Table 2. Results of the parallel implementation for each of the twelve slave processes in which migration is enabled. — **Table 2.** Results of the parallel implementation for each of the twelve slave processes in which migration is enabled.

Results of the second trial are tabulated in Table 2. Process 11 is the first to reach a state of stability at generation 80. Shortly thereafter, neighboring processes to the left and right of process 11 reach states of stability. A chain effect takes place as stability arises consecutively in a leftward direction from processes 9 and 10, and in a rightward direction from processes 12 and 1. This stability propagates in both directions around the chain until the last process, process 4, reaches a state of stability at generation 800. Furthermore, after certain processes have reached stability, and one of their neighboring processes has not, stability is maintained despite equally frequent migrations of non-cooperative individuals from the unstable neighboring process. These results strongly support the hypothesis that niceness will spread through migration.

Discussion

Using the genetic algorithm, this study has shown that cooperation tends to increase from an initially random state in the iterated prisoner’s dilemma game. In this model, niceness was shown to be unstable when left alone—a population of nice but unskilled players can be taken advantage of by any defector through chance. By introducing selective pressure, effects of genetic drift upon IQ were minimized, and niceness was stabilized. In the multiple processor model, this study has shown that cooperation not only tends to increase, but that it also spreads through migration.
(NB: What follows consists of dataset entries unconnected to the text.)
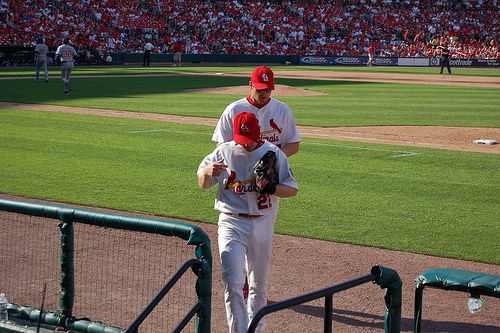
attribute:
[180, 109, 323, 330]
player — running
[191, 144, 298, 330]
uniform — grey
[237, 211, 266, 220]
belt — red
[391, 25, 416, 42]
people — crowd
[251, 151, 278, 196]
glove — black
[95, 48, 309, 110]
fence — green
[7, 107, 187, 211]
grass — green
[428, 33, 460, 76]
umpire — standing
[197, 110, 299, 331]
player — looking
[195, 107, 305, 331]
glove — black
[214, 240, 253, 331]
leg — lifted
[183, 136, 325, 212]
shirt — red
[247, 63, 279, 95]
cap — red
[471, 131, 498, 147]
base — white, first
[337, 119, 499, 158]
base — white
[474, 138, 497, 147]
base plate — white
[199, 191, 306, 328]
pants — white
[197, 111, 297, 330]
baseball player — entering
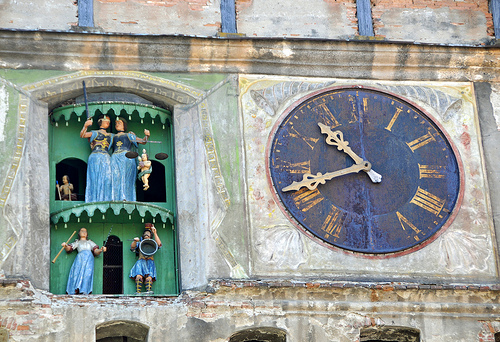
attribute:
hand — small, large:
[280, 165, 374, 200]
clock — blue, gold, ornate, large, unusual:
[263, 89, 455, 250]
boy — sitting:
[50, 178, 85, 206]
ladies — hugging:
[83, 124, 140, 202]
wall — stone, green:
[253, 269, 356, 306]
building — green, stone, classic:
[72, 34, 461, 335]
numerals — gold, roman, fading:
[327, 105, 412, 135]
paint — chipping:
[207, 18, 265, 91]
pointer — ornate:
[317, 110, 402, 165]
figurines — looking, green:
[29, 74, 169, 305]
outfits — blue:
[88, 170, 145, 184]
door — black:
[63, 159, 76, 189]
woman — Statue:
[59, 225, 98, 294]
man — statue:
[110, 141, 134, 207]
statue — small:
[117, 259, 152, 288]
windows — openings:
[91, 236, 148, 318]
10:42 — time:
[252, 109, 372, 187]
It would be interesting to see how results may changed by altering certain parameters that, for the length of this study, have remained constant. For example, what effects would be seen by increasing or decreasing the population size? Also, how would the automata perform if the number of states available with which to make decisions is either increased or decreased? Could the number of states be variable, and could they actually evolve as well? Most interesting, however, would be the results from an implementation that allows future opponents to take into account another player’s reputation from playing others. If players are able to have access to such information, can they use it to make better choices at the time they play with that person?

Source Code

This paper is based upon a senior honors thesis completed in April 2004 at Hobart College, Geneva, New York. A complete copy of the thesis, including source code for programs, is available at http://math.hws.edu/~hourigan/honors/.

References

Axelrod R. (1984). The Evolution of Cooperation. Basic Books.

Goldberg DE. (1989). Genetic Algorithms: in Search, Optimization, and Machine Learning. Addison-Wesley Publishing Company, Inc. Reading, Massachusetts.

Lewis HR and CH Papadimitriou. (1998). Elements of the Theory of Computation. 2nd ed. Prentice-Hall. Upper Saddle River.

Quinn MJ. (2004). Parallel Programming in C with MPI and OpenMP. McGraw-Hill. New York.